Copy word for word the lines in the records below, starting at the line with "deseja se dedicar" and ending at the line with "Черноморского района, в с. Стальное". Skip the pictures.

Segment Start: TASK INPUTS

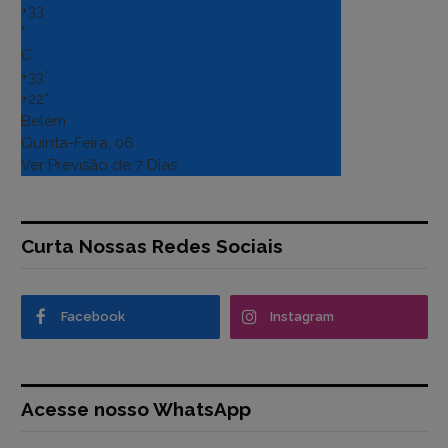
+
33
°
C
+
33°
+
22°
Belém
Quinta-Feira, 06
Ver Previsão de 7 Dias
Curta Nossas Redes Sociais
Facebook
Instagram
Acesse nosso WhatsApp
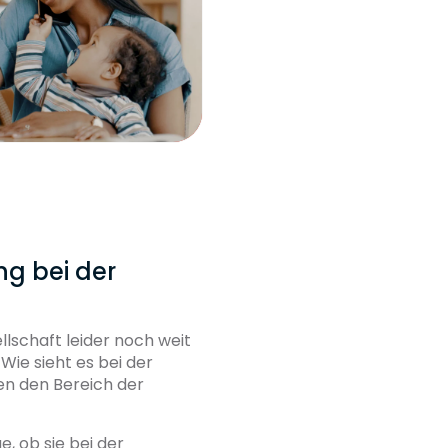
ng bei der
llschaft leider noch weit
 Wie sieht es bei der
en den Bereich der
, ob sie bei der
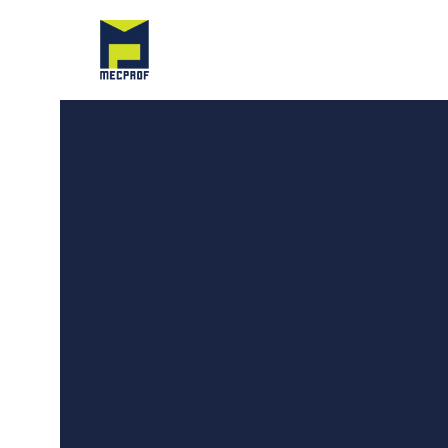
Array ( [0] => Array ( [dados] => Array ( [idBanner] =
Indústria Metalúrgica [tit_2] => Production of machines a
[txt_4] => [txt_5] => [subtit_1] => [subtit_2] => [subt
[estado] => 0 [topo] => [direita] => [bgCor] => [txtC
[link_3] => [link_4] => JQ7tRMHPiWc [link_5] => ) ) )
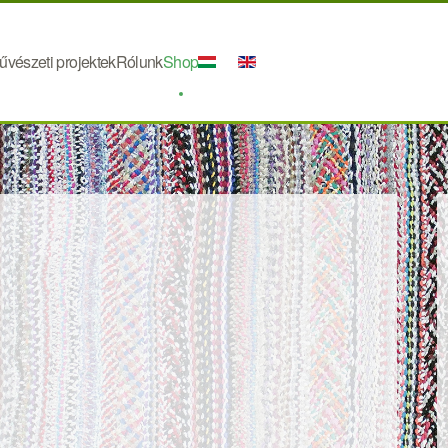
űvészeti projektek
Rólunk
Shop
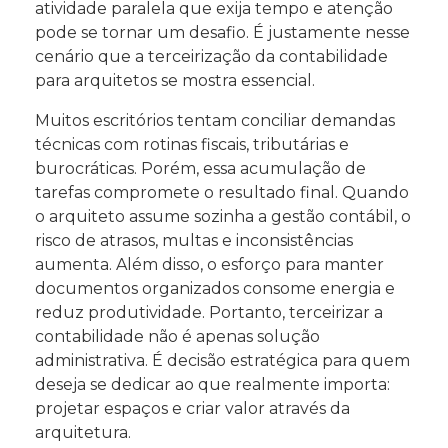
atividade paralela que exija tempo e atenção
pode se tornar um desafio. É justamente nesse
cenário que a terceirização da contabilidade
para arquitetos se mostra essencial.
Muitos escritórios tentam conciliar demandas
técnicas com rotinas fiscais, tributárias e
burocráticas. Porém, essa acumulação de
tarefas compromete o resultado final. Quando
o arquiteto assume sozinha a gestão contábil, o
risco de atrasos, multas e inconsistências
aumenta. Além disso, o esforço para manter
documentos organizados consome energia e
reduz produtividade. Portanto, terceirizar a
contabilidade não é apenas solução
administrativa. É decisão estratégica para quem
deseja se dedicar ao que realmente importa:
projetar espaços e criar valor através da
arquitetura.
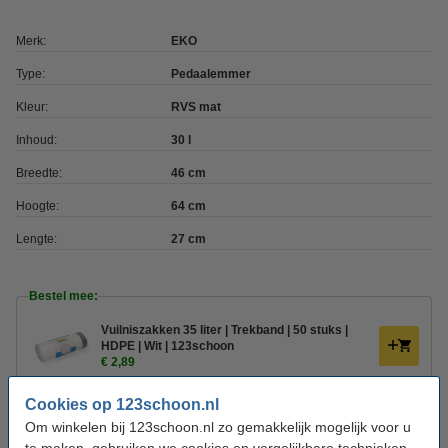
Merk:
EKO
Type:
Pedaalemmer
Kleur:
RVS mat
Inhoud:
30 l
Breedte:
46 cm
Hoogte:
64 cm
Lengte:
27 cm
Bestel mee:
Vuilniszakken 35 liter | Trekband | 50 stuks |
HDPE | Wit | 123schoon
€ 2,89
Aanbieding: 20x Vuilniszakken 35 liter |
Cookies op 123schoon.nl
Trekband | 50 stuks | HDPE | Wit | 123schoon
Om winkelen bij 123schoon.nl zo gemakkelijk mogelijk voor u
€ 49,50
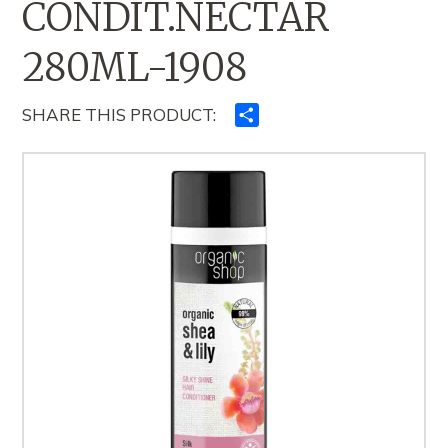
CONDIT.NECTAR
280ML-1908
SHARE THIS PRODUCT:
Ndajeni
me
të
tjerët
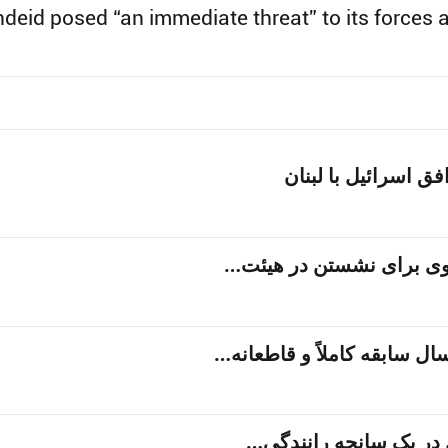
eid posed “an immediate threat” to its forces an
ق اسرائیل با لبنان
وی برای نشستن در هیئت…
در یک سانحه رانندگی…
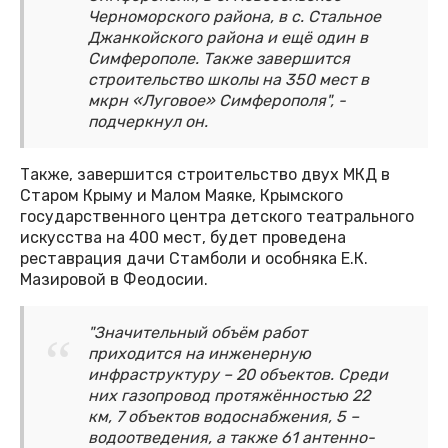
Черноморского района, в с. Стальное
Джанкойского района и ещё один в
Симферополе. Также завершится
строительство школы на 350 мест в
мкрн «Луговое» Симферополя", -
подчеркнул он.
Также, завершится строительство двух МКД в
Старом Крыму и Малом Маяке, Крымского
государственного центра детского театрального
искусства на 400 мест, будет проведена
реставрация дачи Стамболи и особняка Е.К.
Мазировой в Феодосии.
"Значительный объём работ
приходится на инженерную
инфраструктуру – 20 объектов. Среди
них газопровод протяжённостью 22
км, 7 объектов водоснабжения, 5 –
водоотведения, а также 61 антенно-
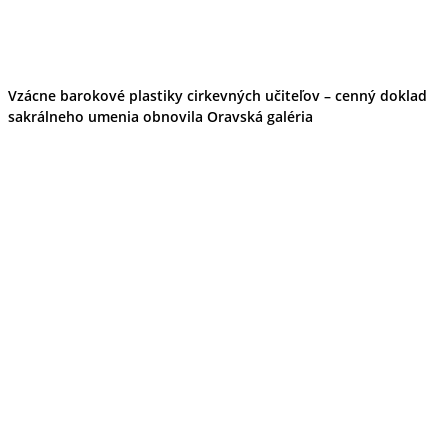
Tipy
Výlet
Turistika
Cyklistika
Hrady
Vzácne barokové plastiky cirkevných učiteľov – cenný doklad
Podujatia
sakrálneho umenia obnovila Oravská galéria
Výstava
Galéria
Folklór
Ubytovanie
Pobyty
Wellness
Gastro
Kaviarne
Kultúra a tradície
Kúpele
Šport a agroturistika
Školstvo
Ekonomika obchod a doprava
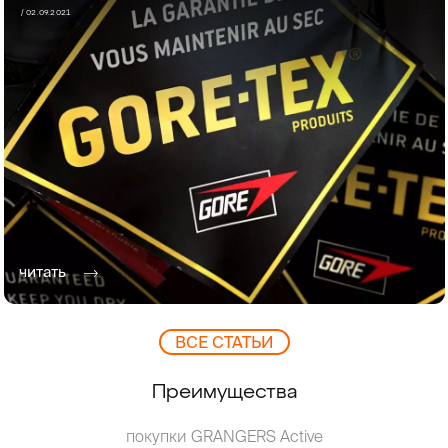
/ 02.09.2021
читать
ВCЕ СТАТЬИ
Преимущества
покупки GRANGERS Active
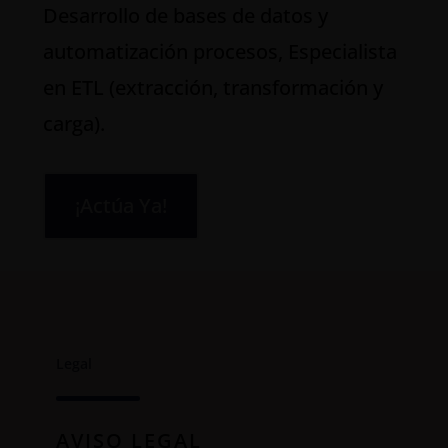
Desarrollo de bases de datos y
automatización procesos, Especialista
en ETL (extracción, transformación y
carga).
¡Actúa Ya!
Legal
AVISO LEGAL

Segment End: TASK INPUTS

__REPLY__:
deseja se dedicar ao que realmente importa:
projetar espaços e criar valor através da
arquitetura.
Merk:
EKO
Type:
Pedaalemmer
Kleur:
RVS mat
Inhoud:
30 l
Breedte:
46 cm
Hoogte:
64 cm
Lengte:
27 cm
Bestel mee:
Vuilniszakken 35 liter | Trekband | 50 stuks |
HDPE | Wit | 123schoon
€ 2,89
Aanbieding: 20x Vuilniszakken 35 liter |
Cookies op 123schoon.nl
Trekband | 50 stuks | HDPE | Wit | 123schoon
Om winkelen bij 123schoon.nl zo gemakkelijk mogelijk voor u
€ 49,50
CONDIT.NECTAR
280ML-1908
SHARE THIS PRODUCT:
Ndajeni
me
të
tjerët
eid posed “an immediate threat” to its forces an
ق اسرائیل با لبنان
وی برای نشستن در هیئت…
در یک سانحه رانندگی…
Черноморского района, в с. Стальное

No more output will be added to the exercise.